Page layout parsing data
··········
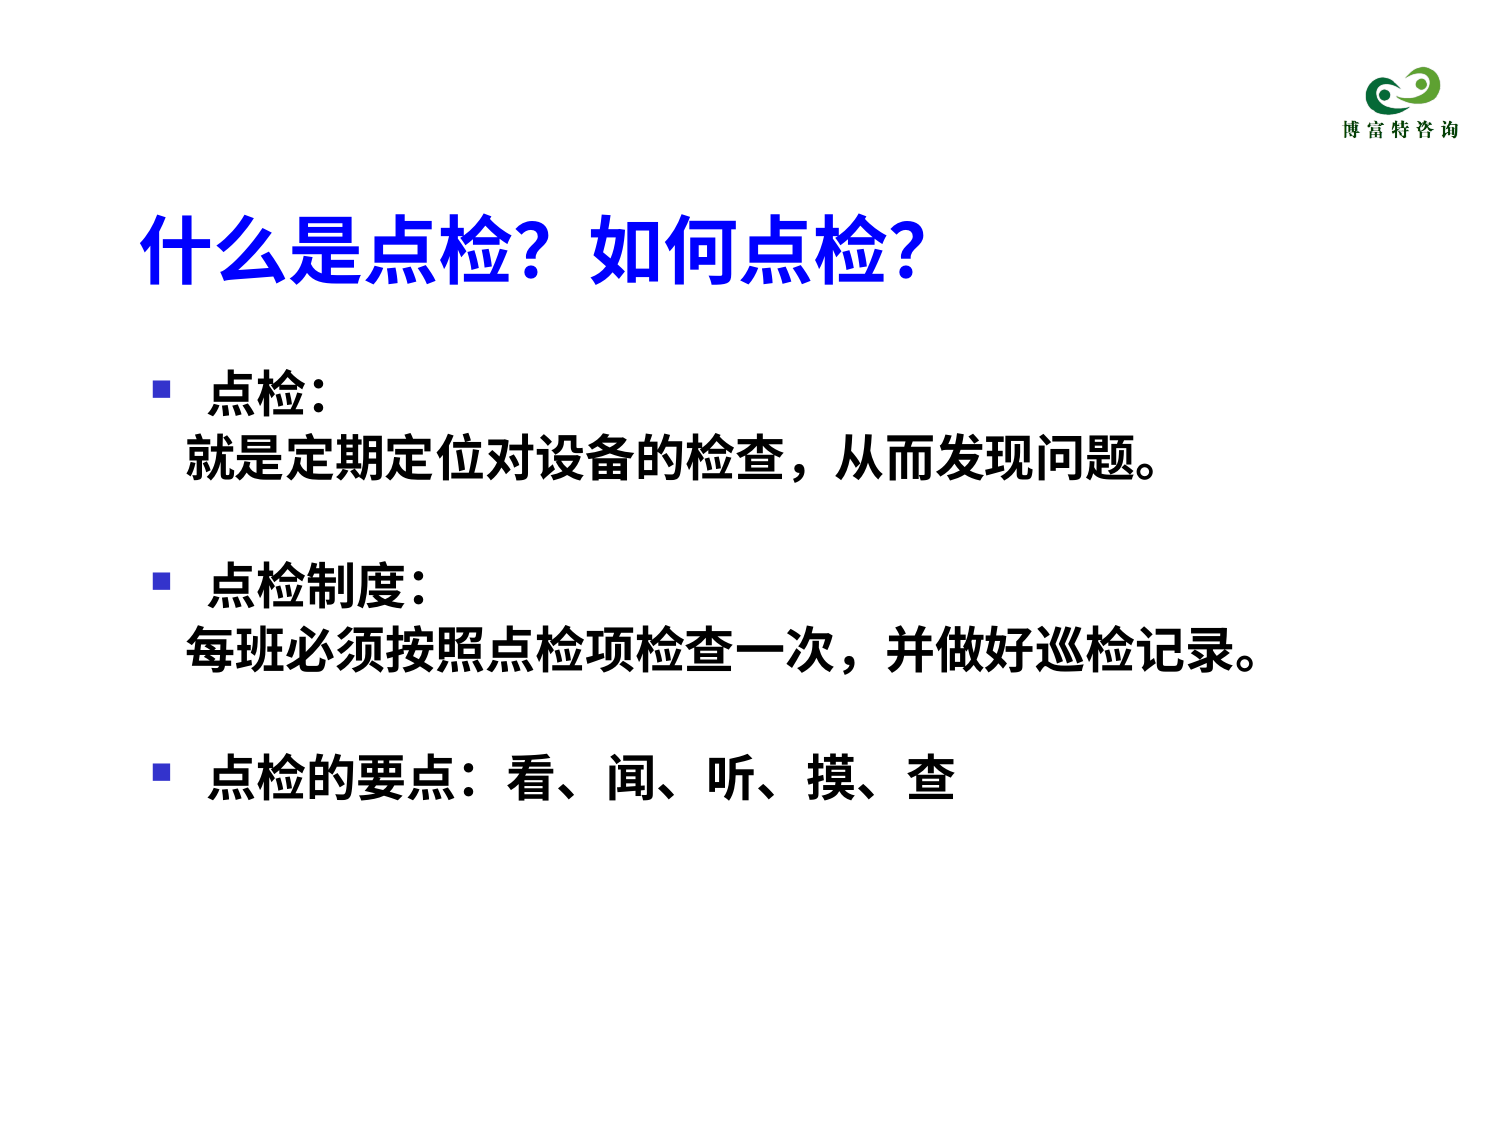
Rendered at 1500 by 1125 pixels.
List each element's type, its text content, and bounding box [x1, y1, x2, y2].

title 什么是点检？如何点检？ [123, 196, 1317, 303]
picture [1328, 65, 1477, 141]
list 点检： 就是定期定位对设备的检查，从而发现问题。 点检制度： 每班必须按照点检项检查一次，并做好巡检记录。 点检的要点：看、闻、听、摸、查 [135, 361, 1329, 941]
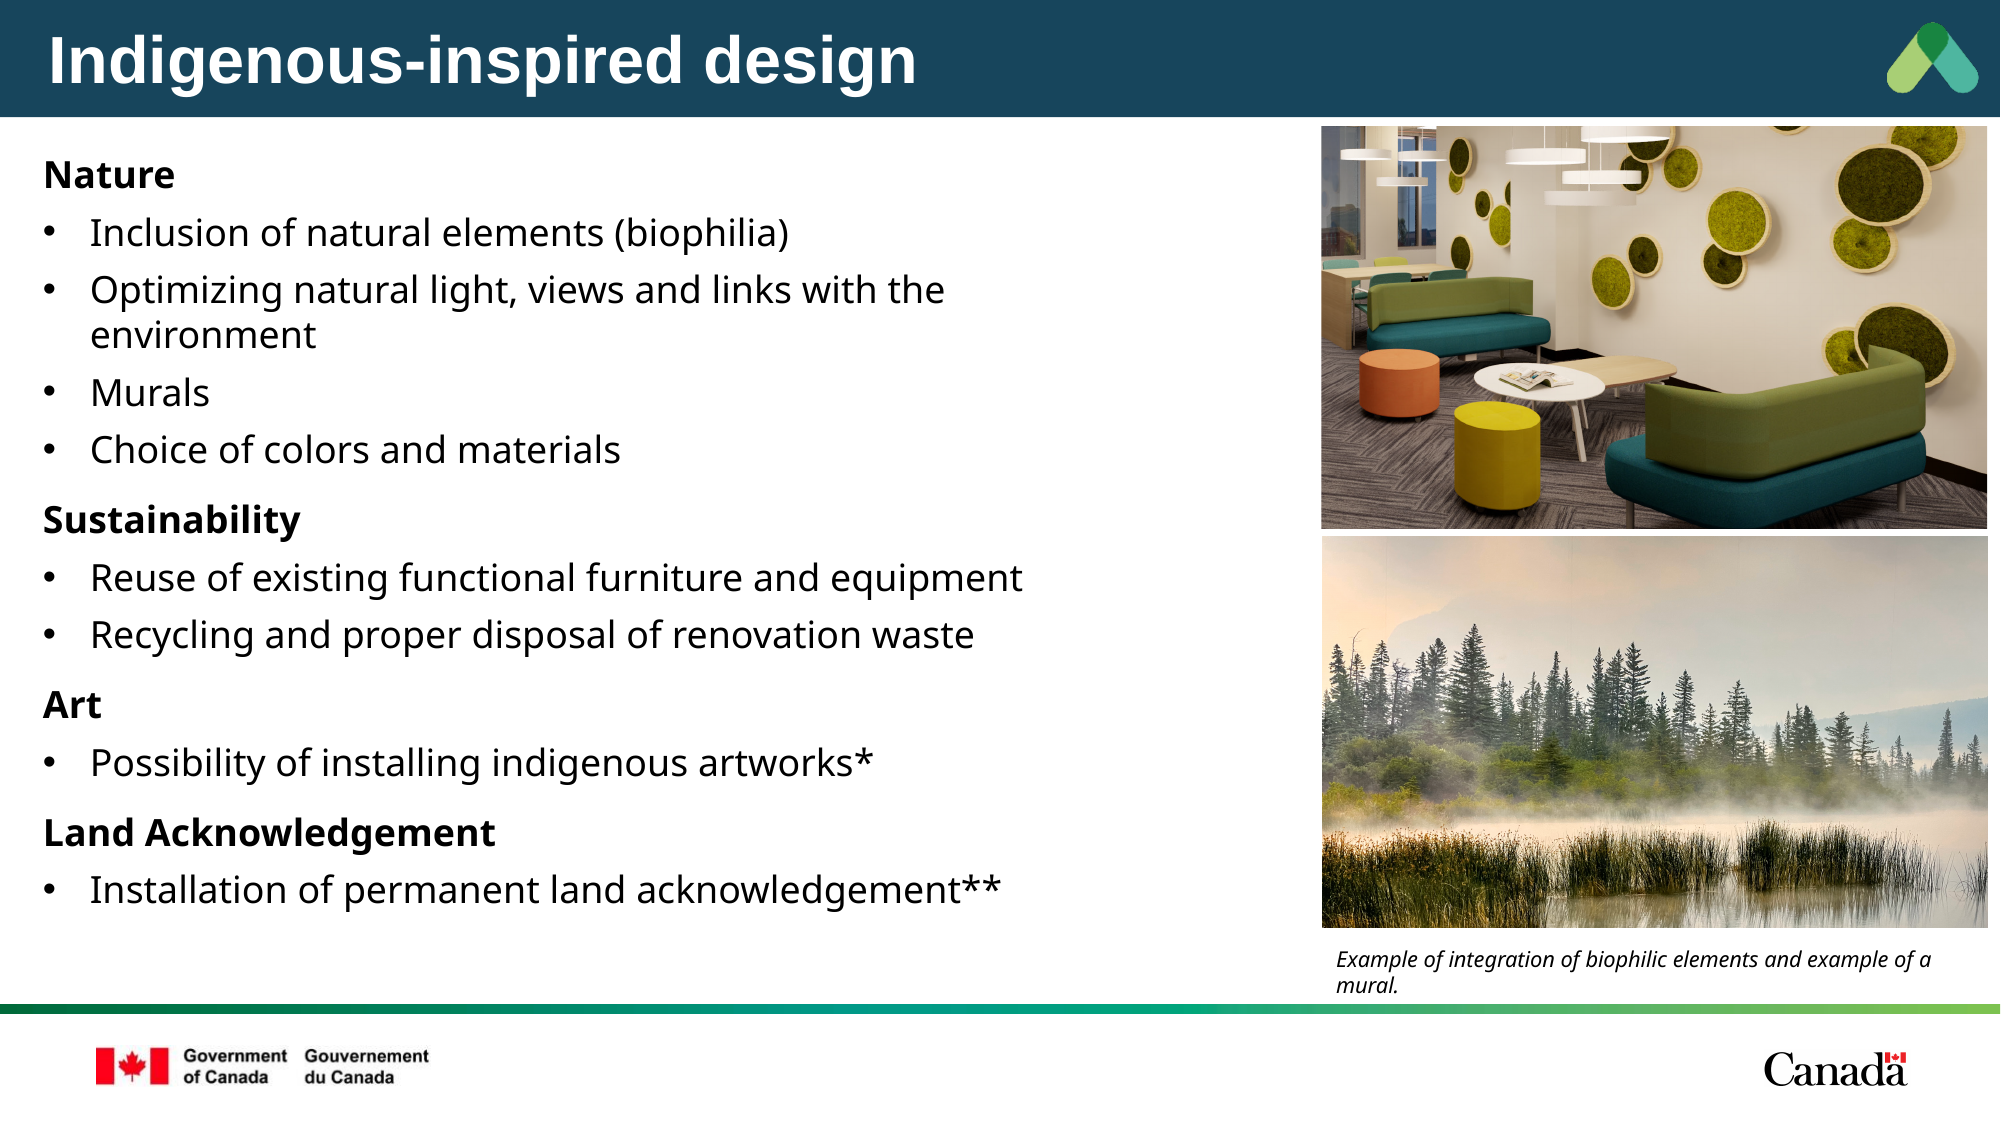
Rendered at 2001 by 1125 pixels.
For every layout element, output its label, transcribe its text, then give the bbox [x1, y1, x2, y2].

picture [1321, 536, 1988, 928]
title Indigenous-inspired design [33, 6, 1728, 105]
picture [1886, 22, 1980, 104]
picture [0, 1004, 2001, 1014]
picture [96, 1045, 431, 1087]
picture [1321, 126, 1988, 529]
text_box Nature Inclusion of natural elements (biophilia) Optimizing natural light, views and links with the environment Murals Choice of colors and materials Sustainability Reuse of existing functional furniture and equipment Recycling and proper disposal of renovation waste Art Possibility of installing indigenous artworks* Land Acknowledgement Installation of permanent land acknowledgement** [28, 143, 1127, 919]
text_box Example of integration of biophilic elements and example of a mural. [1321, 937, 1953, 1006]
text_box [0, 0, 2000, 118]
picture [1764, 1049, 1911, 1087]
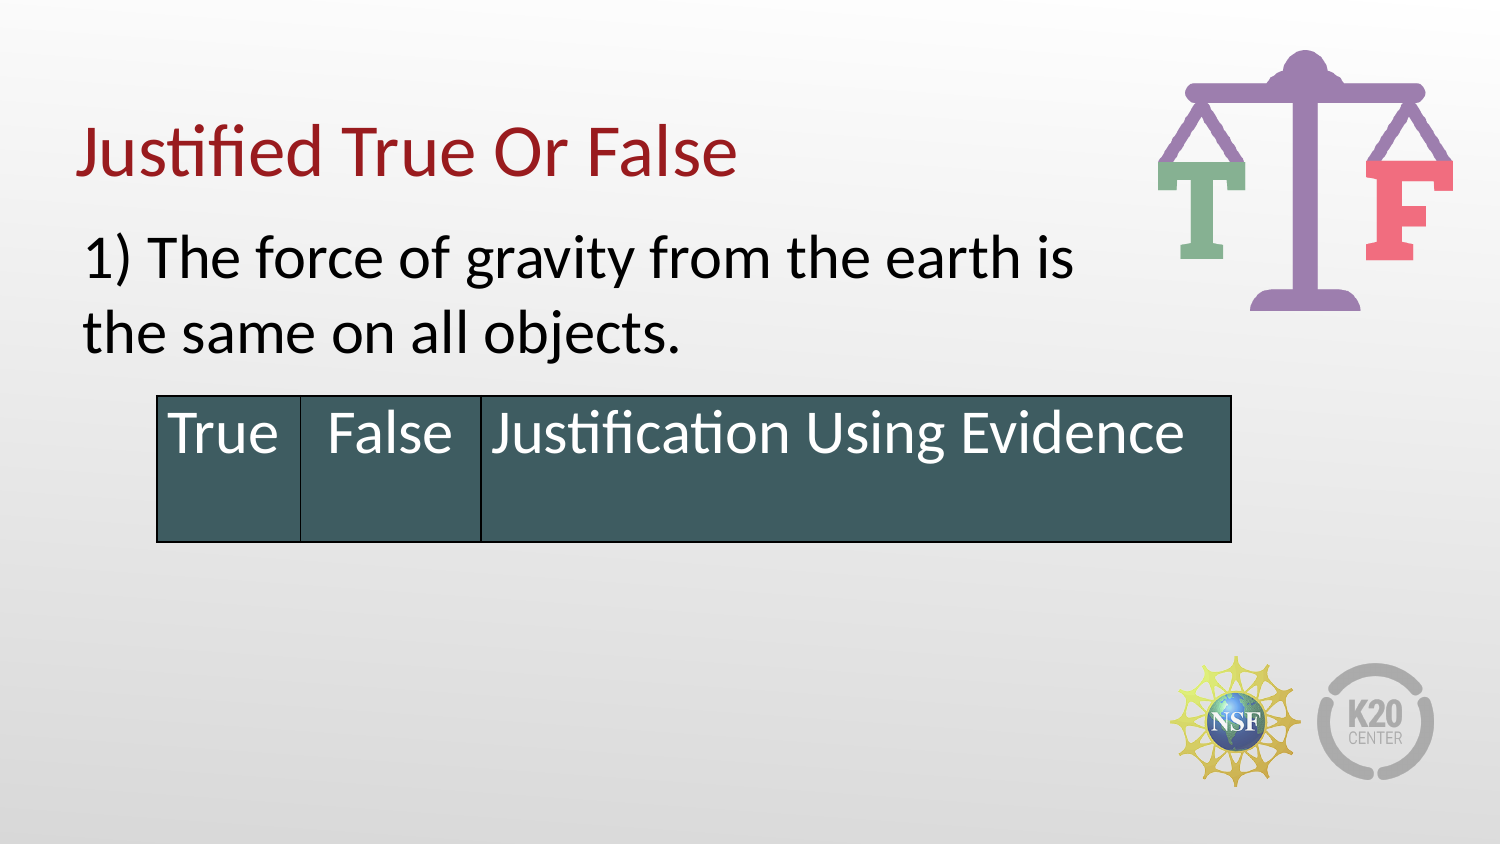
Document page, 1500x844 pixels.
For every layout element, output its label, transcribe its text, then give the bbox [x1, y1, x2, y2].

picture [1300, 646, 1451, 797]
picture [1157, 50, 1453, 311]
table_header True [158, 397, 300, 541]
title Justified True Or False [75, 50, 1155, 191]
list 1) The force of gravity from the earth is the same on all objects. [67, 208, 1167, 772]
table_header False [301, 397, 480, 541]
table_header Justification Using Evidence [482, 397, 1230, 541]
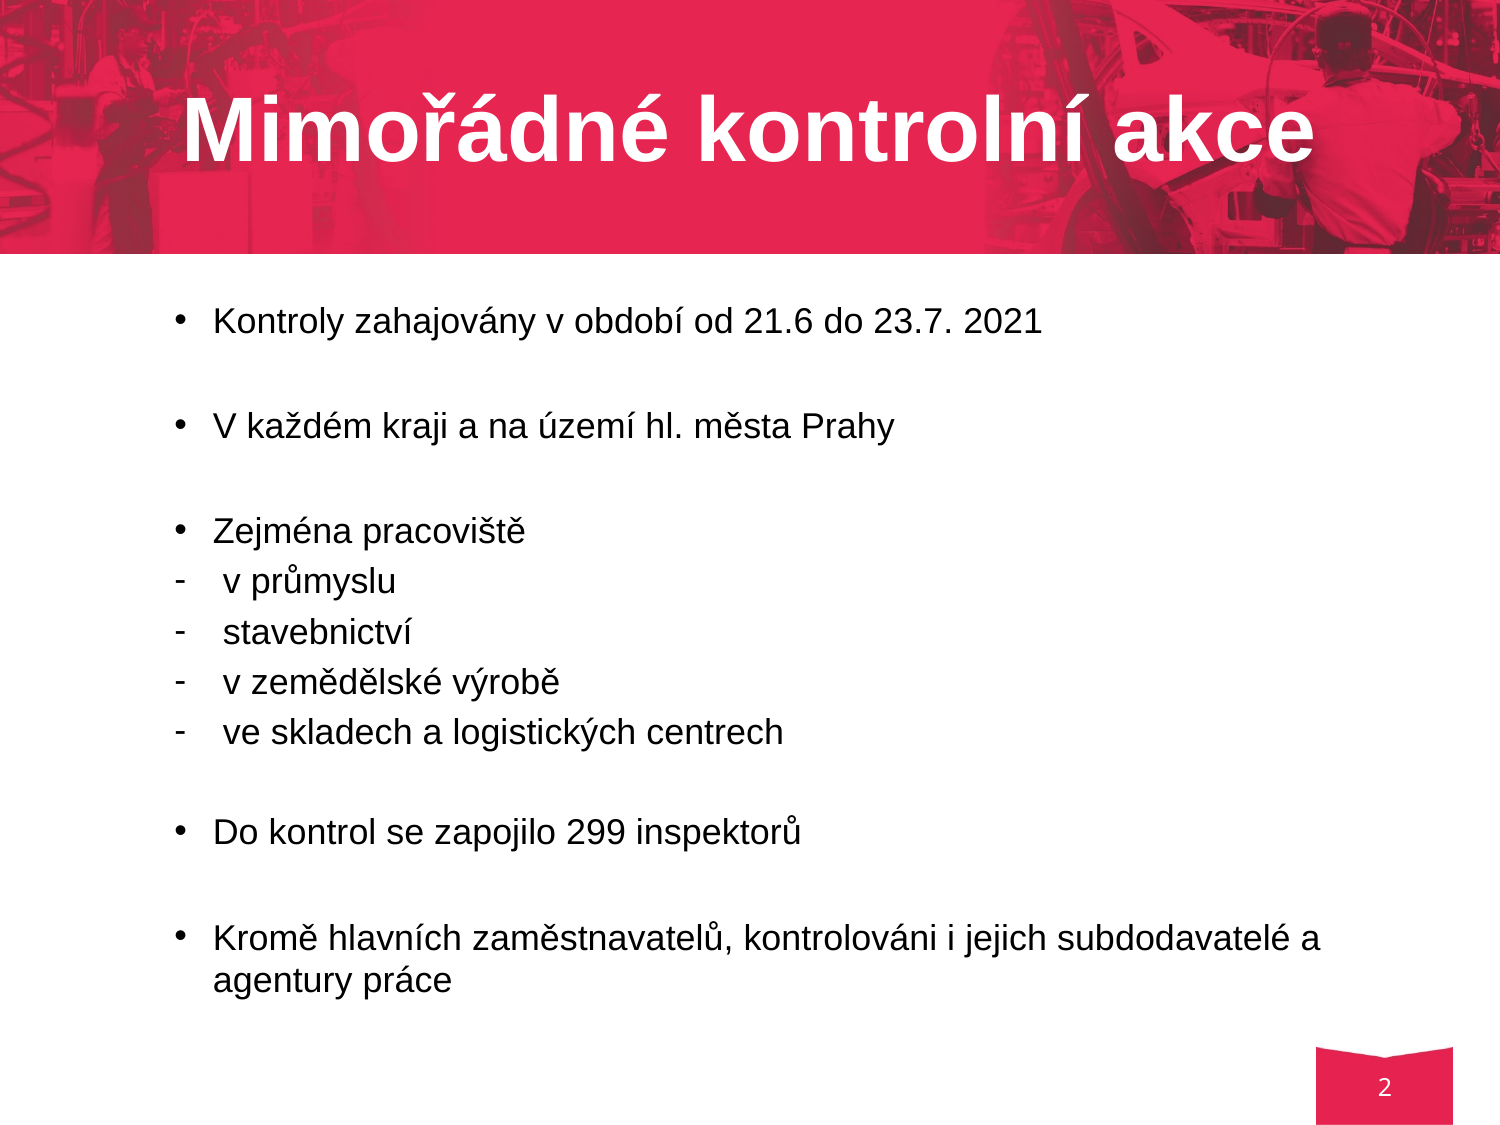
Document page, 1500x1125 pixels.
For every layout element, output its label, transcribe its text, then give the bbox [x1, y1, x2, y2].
··········
Restate the entries above word for word, keeping pictures out of the copy.

→ **THE COMPLETED TASK**:
Rendered at 1500 by 1125 pixels.
List each element's type, its text content, and bounding box [x1, y1, x2, y2].

title 什么是点检？如何点检？ [123, 196, 1317, 303]
picture [1328, 65, 1477, 141]
list 点检： 就是定期定位对设备的检查，从而发现问题。 点检制度： 每班必须按照点检项检查一次，并做好巡检记录。 点检的要点：看、闻、听、摸、查 [135, 361, 1329, 941]
Rendered at 2001 by 1125 pixels.
For every layout element, output its label, transcribe its text, then give the bbox [x1, y1, x2, y2].

picture [1321, 536, 1988, 928]
title Indigenous-inspired design [33, 6, 1728, 105]
picture [1886, 22, 1980, 104]
picture [0, 1004, 2001, 1014]
picture [96, 1045, 431, 1087]
picture [1321, 126, 1988, 529]
text_box Nature Inclusion of natural elements (biophilia) Optimizing natural light, views and links with the environment Murals Choice of colors and materials Sustainability Reuse of existing functional furniture and equipment Recycling and proper disposal of renovation waste Art Possibility of installing indigenous artworks* Land Acknowledgement Installation of permanent land acknowledgement** [28, 143, 1127, 919]
text_box Example of integration of biophilic elements and example of a mural. [1321, 937, 1953, 1006]
text_box [0, 0, 2000, 118]
picture [1764, 1049, 1911, 1087]
Document page, 1500x844 pixels.
For every layout element, output its label, transcribe its text, then give the bbox [x1, y1, x2, y2].

picture [1300, 646, 1451, 797]
picture [1157, 50, 1453, 311]
table_header True [158, 397, 300, 541]
title Justified True Or False [75, 50, 1155, 191]
list 1) The force of gravity from the earth is the same on all objects. [67, 208, 1167, 772]
table_header False [301, 397, 480, 541]
table_header Justification Using Evidence [482, 397, 1230, 541]
Document page, 1500x1125 pixels.
For every layout element, output its label, transcribe its text, then give the bbox [x1, y1, x2, y2].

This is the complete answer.